PM either of us if you think you may be interested.

Posted: Mon Oct 01, 2007 11:46 am
by Hugz

Posted: Mon Oct 01, 2007 7:15 pm
by Charles UK
£160 somebody wants this real bad!
Maybe I could turn some of the occupants of my outboard racks into a pension fund.
It's still got 2 days to go!

Posted: Mon Oct 01, 2007 8:28 pm
by mrdraddy
I agree charles,there seams to be to many unknowns to me,think i would want to see it in the flesh before going that high,photos are not the best either.just a thought, i gather that you along with a few others on this forum have large collections,do you insure them,and if so how do you place a value on them,i really wouldn't know the value of even my humble collection,i know what i paid for them but would you have to factor in time/money spent on there overhaul,restoration etc.

Posted: Mon Oct 01, 2007 9:46 pm
by Hugz
Considering there are 452 registered users of this site and growing I would say interest in Seagulls is definately increasing.

Hugo

Posted: Mon Oct 01, 2007 11:39 pm
by charlesp
I value my collection highly. When I factor in the time I've spent on them the average 40 plus is quite obviously worth hundreds of pounds, and taking that into account I have insured them accordingly.

Now where's that box of matches and the petrol can?....

Posted: Tue Oct 02, 2007 12:17 am
by Charles UK
Paul I think you've just defined the reason why we have never seen a "restored" Marston for sale.

Even an external cleanup & polish restoration on an "ON" will take 30+ hours a £7 tin of smooth black hammerite, one of £6 decent etch primer, £10 pounds of buffing wheels & £5 pounds of buffing soap, not including all the nuts & bolts that have to be custom made to match the origonal & the rechroming.
Your going to be looking at a value, if you charge your own labour at £10 per hour of circa £600 for a Seagull that was never made like that & sold by Marston, & is really an SD with a finned cylinder & a flash petrol tap.
This is an amount of money much larger than any serious outboard collector would pay for a static exhibit
To turn this motor into one you can run on the back of your clinker on a sunny Sunday could raise its overall cost to approching a £1000.

No one in their right mind is going to sell all this blood sweat & tears for 3 or 4 hundred pounds, when it owes then at least twice that.

As for insurance, can you name a company that would cough up enough to replace a Marston twin, when one owner (a aircraft industry mechanical engineer) I know spent 40 hours refurbing just the teardrop exhaust, & there are only 4 to be known still in existance Worldwide.

Every year a few more Marstons appear from the back of grandad's shed just hope that the shed is just down the road from you.

Posted: Thu Oct 04, 2007 11:29 am
by Fenlander
No comments so far on the final price??

Had it not been for the slightly negative comments above from those who know while the auction was runing I would have thought £232 was not too bad.

Of course as with all EBay items there is a certain risk with condition but with the images the guy added it did give the impression of a genuine one that might be a reasonable runner.

On EBay there are quire a lot of ordinary Seagulls that make £160... and then folks will pay £20-£30 carriage on top.
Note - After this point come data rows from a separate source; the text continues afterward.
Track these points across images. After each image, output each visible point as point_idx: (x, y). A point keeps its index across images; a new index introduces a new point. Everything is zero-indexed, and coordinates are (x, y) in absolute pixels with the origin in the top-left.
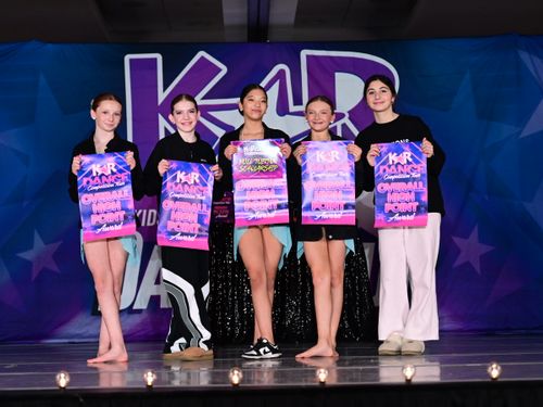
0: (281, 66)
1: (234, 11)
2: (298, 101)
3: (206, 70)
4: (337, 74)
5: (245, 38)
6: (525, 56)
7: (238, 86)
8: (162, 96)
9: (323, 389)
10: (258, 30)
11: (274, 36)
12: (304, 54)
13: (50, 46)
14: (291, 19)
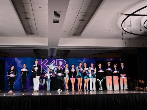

So the extra this Marston made didn't seem too bad.

I know from other "collecting" areas I'm involved in that you can rarely re-coup restoration costs if you factor in labour... it has to be for the love of it. An example is a 1960s S-Type Jaguar I look after. It has receipts in its file for £30,000 of parts and restoration work carried out 5yrs ago.... yet 3yrs ago the current owner bought it from the guy who had it restored and paid him just £20,000.

£10,000 was quite a loss for the love of it!

BTW did I spot a twist grip throttle on the Marston... I guess that was added more recently?